Thursday, November 17, 2016

Thomas Pesquet : the final conference before the grand depart of the Science and Future

QUARANTINE. Wednesday, November 16, 2016, 18: 30, hotel of Cosmonauts in Baikonur (Kazakhstan). Officially called the training Center Gagarin, this grand building “L” of pure soviet-style houses of the periods of quarantine astronauts for decades. On its facade, a mosaic, allegorical of two men who leap into space, to the bottom of the garden, that of the face of Gagarin in his helmet… The heavily armed soldiers we are back on earth, searching scrupulously the crowd of journalists French, russians, americans, while a car arrived, a horde of fans waving flags Russian. In 1961, Yuri Gagarin had been, to him, to enjoy his own home on the cosmodrome, right next to the one of Sergey Korolev, the fo under of the soviet space programme. Driven by its success, the USSR has then multiplied the flights and the quarantine has become a practical must. “quarantine, in the space, this is to isolate people in good health so that they are not infected by us”, explains Raffi Kuyumjian, physician assistant Thomas Pesquet. They are as well a fifty assigned in the hotel’s cosmonauts for more than two weeks. “A period of time that is sufficient for the infectious disease to declare itself. If someone gets sick on the resort, in a confined environment, the disease spreads quickly. It does not matter if it is a cold. But a gastro….”

After a long wait in the end of the day icy, here we are inside the conference room, full of journalists, cameras, parents, personal space agencies. The father, the brother and the wife of Thomas Pesquet, 38 years old, the tenth French astronaut to go into space, are nearly in the first rank. His friends are also there, including a group of line pilots of Air France who made the trip to support their former colleague.

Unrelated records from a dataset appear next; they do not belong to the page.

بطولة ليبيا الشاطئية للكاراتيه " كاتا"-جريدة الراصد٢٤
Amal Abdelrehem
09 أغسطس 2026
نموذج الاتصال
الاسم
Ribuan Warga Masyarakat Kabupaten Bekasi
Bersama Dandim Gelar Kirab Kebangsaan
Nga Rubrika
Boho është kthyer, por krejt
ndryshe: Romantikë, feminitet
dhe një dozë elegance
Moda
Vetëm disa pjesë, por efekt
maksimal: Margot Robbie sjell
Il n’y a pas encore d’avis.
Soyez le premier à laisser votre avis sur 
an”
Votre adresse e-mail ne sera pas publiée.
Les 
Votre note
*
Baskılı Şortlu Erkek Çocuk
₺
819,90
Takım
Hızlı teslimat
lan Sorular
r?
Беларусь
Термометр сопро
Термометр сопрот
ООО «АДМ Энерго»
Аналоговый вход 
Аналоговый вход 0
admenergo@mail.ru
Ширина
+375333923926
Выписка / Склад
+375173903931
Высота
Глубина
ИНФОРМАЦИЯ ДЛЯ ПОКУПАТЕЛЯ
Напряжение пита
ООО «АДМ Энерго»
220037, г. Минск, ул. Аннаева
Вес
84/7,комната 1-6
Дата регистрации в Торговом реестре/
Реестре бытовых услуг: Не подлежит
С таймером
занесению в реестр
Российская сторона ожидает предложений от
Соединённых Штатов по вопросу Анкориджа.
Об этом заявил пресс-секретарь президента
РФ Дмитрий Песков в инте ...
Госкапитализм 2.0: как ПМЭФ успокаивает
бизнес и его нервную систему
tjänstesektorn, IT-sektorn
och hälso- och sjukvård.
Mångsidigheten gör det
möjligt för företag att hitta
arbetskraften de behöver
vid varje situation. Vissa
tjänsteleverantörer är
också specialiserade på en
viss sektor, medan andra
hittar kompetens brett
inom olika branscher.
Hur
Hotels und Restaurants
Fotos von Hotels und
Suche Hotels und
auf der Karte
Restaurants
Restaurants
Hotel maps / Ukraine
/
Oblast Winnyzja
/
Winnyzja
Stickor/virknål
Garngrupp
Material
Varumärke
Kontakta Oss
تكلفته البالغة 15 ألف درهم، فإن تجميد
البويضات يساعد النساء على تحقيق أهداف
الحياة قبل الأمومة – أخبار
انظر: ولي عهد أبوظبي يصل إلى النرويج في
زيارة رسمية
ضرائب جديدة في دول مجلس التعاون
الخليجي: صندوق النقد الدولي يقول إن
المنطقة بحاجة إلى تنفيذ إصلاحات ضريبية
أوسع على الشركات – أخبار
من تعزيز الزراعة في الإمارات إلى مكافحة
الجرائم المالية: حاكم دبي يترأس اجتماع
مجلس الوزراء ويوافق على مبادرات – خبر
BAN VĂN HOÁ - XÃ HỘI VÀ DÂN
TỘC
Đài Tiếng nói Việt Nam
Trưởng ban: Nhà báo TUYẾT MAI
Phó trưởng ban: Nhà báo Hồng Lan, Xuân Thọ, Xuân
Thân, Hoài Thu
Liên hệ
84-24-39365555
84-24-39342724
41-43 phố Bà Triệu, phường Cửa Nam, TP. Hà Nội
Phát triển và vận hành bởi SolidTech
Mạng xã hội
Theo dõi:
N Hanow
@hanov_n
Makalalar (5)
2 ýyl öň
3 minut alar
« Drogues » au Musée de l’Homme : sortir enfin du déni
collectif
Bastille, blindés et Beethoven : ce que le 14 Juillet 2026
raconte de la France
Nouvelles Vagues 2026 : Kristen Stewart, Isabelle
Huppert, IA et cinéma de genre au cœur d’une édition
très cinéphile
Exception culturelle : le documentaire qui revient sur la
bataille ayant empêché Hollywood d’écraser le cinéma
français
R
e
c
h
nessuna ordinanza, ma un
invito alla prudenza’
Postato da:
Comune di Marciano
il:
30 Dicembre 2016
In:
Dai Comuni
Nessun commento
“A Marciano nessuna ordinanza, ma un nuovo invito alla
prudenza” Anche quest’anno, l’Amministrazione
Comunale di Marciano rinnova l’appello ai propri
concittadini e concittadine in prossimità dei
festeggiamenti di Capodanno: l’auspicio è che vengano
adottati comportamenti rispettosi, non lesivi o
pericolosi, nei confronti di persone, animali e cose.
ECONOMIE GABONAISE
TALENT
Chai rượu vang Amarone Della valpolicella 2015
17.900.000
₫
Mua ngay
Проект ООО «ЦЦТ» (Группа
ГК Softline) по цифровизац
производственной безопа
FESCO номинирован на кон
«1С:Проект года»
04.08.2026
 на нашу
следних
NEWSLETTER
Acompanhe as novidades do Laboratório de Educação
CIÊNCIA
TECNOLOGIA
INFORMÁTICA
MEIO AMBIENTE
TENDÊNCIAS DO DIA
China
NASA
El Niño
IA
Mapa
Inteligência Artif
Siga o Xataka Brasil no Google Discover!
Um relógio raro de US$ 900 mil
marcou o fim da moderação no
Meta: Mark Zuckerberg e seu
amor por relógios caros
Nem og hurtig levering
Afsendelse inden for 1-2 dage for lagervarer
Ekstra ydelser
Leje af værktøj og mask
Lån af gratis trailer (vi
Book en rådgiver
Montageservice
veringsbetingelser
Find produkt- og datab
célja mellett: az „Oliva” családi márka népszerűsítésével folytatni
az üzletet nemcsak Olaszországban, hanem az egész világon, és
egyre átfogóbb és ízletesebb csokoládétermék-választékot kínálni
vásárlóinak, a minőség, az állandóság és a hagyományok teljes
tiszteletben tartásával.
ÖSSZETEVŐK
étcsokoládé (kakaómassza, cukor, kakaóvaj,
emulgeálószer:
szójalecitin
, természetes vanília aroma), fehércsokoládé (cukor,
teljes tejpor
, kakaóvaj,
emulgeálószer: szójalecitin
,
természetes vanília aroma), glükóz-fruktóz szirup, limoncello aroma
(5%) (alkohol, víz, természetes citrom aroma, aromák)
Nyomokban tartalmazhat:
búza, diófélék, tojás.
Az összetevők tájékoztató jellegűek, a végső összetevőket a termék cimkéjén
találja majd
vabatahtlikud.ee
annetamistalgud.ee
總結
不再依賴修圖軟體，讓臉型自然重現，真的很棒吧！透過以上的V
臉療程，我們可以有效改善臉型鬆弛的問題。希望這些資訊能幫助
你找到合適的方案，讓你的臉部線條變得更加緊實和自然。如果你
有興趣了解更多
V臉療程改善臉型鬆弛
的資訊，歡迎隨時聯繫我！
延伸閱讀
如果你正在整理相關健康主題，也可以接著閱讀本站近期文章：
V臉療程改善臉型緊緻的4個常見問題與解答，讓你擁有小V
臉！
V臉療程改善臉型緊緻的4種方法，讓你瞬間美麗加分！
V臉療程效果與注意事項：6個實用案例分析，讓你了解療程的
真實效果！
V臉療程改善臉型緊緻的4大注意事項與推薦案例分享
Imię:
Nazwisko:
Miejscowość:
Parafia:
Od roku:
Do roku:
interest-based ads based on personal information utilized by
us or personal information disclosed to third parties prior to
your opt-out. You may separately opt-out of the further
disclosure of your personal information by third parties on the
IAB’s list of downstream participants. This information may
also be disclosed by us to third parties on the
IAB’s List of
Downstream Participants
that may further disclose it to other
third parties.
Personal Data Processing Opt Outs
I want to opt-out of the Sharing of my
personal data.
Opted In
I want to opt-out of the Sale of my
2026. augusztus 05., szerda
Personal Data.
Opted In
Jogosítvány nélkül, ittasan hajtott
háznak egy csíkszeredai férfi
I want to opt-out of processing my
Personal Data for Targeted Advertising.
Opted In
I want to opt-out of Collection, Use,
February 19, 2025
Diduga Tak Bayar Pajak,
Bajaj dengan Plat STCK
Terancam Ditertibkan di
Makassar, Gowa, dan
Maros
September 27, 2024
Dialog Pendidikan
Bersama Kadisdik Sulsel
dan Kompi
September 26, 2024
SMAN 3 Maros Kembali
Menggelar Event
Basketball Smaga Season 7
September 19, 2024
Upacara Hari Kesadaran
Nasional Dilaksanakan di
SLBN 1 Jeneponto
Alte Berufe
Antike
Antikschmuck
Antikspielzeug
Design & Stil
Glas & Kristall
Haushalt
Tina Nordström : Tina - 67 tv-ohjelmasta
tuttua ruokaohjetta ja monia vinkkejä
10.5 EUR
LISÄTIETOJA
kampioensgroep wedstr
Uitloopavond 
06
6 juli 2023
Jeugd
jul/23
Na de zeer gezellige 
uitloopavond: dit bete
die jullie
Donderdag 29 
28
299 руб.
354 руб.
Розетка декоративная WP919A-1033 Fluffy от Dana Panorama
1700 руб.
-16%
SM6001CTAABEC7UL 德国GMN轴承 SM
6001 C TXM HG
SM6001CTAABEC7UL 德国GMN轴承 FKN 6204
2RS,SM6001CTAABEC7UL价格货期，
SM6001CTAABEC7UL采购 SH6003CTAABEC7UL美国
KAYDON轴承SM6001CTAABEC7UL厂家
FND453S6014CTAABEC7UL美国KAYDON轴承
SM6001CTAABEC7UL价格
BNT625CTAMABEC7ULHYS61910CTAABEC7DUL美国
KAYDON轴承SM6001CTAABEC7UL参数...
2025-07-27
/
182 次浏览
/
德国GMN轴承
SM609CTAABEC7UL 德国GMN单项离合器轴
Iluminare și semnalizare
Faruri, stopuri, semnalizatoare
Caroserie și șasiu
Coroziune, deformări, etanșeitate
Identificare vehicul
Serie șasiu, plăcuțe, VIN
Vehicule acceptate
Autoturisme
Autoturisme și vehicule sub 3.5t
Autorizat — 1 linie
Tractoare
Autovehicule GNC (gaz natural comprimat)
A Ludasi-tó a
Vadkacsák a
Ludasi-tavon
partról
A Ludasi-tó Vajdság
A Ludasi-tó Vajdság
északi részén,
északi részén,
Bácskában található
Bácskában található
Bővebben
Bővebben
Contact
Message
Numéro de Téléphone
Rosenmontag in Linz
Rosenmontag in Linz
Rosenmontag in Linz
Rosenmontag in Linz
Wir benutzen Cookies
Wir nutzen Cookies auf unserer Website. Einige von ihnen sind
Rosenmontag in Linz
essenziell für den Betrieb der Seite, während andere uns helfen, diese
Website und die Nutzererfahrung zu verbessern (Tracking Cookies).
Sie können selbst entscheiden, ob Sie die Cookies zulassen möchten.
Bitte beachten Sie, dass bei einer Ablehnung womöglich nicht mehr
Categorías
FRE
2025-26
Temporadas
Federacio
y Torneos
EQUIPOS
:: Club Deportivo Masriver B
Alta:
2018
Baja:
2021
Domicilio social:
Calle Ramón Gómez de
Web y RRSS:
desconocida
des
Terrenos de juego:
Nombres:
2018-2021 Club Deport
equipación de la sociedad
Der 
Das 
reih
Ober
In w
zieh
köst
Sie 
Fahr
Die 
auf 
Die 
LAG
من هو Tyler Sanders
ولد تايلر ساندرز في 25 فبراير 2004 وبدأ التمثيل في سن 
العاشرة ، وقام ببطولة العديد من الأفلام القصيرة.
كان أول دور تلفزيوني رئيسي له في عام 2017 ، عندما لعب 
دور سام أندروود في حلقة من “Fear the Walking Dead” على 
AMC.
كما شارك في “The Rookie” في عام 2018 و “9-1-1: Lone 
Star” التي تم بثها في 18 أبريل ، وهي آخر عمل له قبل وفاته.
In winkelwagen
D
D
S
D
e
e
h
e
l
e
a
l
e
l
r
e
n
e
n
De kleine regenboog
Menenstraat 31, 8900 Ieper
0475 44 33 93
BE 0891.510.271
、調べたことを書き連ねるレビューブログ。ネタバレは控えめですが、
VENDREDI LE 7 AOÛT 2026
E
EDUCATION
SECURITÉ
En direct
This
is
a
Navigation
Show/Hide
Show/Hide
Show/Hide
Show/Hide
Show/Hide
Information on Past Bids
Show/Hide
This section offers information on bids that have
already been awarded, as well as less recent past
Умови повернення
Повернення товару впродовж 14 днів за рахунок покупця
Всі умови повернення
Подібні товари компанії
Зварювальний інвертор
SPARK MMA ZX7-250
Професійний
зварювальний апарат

A kind of miracle of peace.

today, It is the ultimate exercise in the media of Thomas Pesquet, after a journey of seven years following his selection with five other european astronauts in 2009 : the ritual of the press conference that precedes the launch of a little more than 24 hours. The six cosmonauts – the main crew, Thomas Pesquet, the American Peggy Whitson, Russian Oleg Novitsky and their proxies, are used one after the other, welcoming the shadows behind the glass shielded. From the outset, Peggy Whitson is enthusiastic about the program of the international space station (ISS), “demonstration of this as people getting together can do together, (…) a kind of miracle of time of peace. It was a technical challenge, and yet it works !”

The six men are relaxed, smiling. Thomas Pesquet deploys his humour : “The rocket is ready. There are only a few 'cartons' to take ‘ . Yet, he does not realize yet that it will take off in a few hours. “It’s been seven years that I train, and now that it has never been so close to the rocket, everything is strangely normal. There is not much that can be put on the road to my dream. But it will have to wait to be seated in the rocket and feel the vibrations of take-off to feel like I’m in space.” In the meantime, “until tomorrow evening I’m going to live my little life to normal.” The launch to the ISS, in orbit 400 km above the Earth, is scheduled for this Thursday, November 17, at 21h20 (Paris time).

Thomas Pesquet will carry with him a “piece of meteorite fell on earth in the Sahara desert, certified from March. We then return to Mars to be used to calibrate the next mars rover, he said. The idea is not to do a performance but to say that space exploration is a whole. Manned flight and robotic exploration are branches of the same movement exploration, we need to send robots on Mars but we will also one day need to send men to make the science more focused We are a large family of space exploration. What is important is that this process will continue in the future. This is not my adventure to me, but an adventure that will continue long after we“, he added. March ? “We all have it in head“, acknowledges Thomas Pesquet. “We are explorers. We’re going in the station to make it possible to travel beyond. If I request to all those who are behind this glass if they are willing to go on March, everyone will lift the hand. We all March in the viewfinder, on the scale of twenty years. This is not important, whether it be me or someone else. It is to continue an exploration which began 55 years ago. The ISS itself was only 18 years old, hardly the age of majority. The space is very young.”